─── Texto ───
Bengalinha em uma mão e a certeza de meu braço na outra, Dona Bela se apoia em sorrisos e passos cautelosos até o carro que aguarda estacionado feito carruagem dignamente ornada para esse momento de descontração.
Chegando em casa desço do carro, abro o portão e lá vem Dona Pri “rebolenta” da vida, morrendo de saudade como sempre. E eu atormentado ainda mais minha mãe ajudo ela entrar para dentro de nosso lar simulando que estou a fazer força descomunal por empurrar-la para dentro… risos e  mais risos  depois de uma bronquinha fingida dela..

Ela – Só você mesmo, assim eu caio… (risos).
Ela – Roberta, eu sou sua mala sem alça, não sou?
Eu – Claro, e eu sou sua alça sem mala, e tudo fica certo… (mais risos)

UM DIA  PARA MINHA MÃE?
 
Saio à noite para uma reunião e quando retorno, um cheirinho de sopa encorpada e quentinha me aguardando me faz perceber o quanto sou amada. Enquanto tomamos o aquecido néctar, Dona Bela comenta: “Se nosso Negrinho estivesse aqui ele ia gostar de comer com a gente. Será que ele está se alimentando? Que Deus o proteja e guarde lá na cidade grande. Este final de semana ele vem?”
 
Coloco dona Bela para falar com o neto pelo computador e acho graça pelo seu eterno estranhamento de minha mãe com as coisas da modernidade, chorando de emoção ela também ri das novidades diárias contadas pelo eterno rebento, já homem feito e que tanto ama…Até Dona Pri falou com meu filho pelo pc, tem cachorro que não se emenda, rsrs…
 
Com olhos chorosos de lá e de cá da tela terminamos o proseio virtual, tecnologia pode ser boa quando se sabe usar.
───
→ Objetivo A
Duplique o trecho do texto que vai de "Bengalinha em uma" até "alça, não sou?", inclusive.
→ Objetivo B
Por favor, liste todos os nomes e apelidos de pessoas e animais mencionados no texto.
Baseie-se somente no texto.
─── Registros de dados ───
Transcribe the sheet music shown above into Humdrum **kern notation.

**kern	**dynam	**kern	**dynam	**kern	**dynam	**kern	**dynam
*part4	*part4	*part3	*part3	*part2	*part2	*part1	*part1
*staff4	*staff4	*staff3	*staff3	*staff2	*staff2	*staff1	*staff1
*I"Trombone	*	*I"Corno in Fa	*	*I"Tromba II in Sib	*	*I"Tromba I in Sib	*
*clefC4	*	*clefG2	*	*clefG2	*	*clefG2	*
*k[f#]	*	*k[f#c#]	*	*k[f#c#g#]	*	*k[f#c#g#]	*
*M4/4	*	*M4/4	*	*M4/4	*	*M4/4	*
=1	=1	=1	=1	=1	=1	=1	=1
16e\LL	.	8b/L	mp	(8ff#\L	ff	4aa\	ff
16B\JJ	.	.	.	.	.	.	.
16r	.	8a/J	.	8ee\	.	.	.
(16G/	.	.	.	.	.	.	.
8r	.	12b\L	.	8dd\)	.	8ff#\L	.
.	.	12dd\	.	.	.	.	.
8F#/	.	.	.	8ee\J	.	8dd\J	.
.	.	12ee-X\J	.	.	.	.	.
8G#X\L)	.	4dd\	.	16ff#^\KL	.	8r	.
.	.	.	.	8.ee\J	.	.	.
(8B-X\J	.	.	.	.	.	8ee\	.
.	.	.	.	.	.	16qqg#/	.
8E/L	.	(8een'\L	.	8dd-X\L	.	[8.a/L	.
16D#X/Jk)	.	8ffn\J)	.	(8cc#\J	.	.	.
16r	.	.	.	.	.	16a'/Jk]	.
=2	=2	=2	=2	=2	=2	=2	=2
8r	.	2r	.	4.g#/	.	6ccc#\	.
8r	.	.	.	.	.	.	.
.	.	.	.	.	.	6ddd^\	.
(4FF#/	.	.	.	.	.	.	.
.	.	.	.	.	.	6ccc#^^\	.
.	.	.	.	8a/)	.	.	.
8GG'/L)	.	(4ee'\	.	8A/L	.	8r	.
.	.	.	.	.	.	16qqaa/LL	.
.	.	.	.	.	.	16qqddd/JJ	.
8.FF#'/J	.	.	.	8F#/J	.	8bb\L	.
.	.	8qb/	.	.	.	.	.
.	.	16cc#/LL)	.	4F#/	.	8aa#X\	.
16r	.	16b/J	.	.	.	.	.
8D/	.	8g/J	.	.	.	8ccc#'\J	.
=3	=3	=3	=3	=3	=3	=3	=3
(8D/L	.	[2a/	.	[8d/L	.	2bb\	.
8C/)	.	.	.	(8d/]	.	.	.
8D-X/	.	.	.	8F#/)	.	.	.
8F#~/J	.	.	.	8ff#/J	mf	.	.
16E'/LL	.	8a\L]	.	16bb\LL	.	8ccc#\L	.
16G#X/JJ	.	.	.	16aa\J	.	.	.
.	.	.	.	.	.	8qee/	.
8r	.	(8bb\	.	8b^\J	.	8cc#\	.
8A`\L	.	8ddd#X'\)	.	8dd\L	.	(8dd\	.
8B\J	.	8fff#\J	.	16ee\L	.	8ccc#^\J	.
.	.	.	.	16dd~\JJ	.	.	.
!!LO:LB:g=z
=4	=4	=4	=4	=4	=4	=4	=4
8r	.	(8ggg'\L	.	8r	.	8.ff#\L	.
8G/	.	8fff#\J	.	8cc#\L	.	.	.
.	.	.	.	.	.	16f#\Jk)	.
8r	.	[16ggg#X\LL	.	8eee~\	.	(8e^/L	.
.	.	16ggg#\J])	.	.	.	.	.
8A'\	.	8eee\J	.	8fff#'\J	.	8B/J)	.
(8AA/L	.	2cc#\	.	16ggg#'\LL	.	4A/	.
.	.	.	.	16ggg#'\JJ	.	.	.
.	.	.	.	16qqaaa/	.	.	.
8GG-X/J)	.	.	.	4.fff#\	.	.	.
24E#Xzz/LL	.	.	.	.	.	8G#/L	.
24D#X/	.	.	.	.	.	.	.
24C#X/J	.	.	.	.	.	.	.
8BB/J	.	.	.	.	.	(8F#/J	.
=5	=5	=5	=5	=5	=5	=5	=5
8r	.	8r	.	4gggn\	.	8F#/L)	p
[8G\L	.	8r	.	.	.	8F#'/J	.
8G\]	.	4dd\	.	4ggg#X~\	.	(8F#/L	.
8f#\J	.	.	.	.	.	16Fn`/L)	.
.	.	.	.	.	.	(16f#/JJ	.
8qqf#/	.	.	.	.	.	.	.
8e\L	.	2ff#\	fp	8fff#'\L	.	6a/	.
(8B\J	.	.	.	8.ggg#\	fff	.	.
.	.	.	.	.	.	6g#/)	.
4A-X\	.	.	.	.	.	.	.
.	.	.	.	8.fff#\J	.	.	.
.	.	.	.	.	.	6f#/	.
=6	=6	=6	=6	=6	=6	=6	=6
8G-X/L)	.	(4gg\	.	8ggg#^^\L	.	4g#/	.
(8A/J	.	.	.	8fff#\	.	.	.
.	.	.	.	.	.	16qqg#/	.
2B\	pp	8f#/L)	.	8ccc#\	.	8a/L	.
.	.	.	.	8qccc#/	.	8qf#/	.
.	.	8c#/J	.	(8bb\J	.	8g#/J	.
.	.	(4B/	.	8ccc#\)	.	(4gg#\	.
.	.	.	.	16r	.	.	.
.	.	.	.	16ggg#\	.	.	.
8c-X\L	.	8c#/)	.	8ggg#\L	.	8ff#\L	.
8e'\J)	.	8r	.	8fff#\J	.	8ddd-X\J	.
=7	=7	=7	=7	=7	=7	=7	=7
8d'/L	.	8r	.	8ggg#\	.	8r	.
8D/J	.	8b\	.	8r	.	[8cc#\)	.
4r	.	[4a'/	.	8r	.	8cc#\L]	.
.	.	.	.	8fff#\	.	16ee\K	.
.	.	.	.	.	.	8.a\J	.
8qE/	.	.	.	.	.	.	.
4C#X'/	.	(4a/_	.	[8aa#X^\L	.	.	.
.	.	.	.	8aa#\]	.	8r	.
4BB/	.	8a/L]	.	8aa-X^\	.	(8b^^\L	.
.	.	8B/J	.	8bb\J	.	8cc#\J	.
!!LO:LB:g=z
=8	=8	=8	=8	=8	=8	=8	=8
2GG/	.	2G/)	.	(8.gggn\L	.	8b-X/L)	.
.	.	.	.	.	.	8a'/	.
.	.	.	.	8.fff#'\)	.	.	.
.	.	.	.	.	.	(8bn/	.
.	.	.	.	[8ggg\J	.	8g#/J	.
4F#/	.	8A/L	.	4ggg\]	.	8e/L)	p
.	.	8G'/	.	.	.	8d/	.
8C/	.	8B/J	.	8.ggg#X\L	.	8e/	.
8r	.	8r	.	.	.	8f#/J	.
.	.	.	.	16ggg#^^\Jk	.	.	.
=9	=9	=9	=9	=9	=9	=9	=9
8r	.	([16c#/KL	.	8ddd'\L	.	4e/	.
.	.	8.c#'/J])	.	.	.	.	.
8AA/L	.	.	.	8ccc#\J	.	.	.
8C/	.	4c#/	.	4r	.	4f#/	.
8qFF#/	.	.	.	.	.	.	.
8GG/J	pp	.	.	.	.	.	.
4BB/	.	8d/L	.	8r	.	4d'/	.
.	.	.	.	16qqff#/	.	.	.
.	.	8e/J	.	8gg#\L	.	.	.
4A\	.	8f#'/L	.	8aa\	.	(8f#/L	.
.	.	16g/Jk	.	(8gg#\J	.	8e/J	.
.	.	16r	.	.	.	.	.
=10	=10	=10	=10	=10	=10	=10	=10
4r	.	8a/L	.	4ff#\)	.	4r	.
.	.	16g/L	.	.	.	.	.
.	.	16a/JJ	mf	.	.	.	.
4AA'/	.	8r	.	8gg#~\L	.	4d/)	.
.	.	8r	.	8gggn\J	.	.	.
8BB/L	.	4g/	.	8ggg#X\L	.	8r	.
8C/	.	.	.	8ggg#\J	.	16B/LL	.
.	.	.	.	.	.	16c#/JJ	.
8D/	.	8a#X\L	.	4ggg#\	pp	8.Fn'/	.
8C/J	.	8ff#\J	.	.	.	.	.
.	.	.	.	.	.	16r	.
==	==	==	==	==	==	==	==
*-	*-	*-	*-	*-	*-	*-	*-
───
→ Resultado final A
Bengalinha em uma mão e a certeza de meu braço na outra, Dona Bela se apoia em sorrisos e passos cautelosos até o carro que aguarda estacionado feito carruagem dignamente ornada para esse momento de descontração.
Chegando em casa desço do carro, abro o portão e lá vem Dona Pri “rebolenta” da vida, morrendo de saudade como sempre. E eu atormentado ainda mais minha mãe ajudo ela entrar para dentro de nosso lar simulando que estou a fazer força descomunal por empurrar-la para dentro… risos e  mais risos  depois de uma bronquinha fingida dela..

Ela – Só você mesmo, assim eu caio… (risos).
Ela – Roberta, eu sou sua mala sem alça, não sou?

→ Resultado final B
- Dona Bela
- Dona Pri
- Roberta
- Negrinho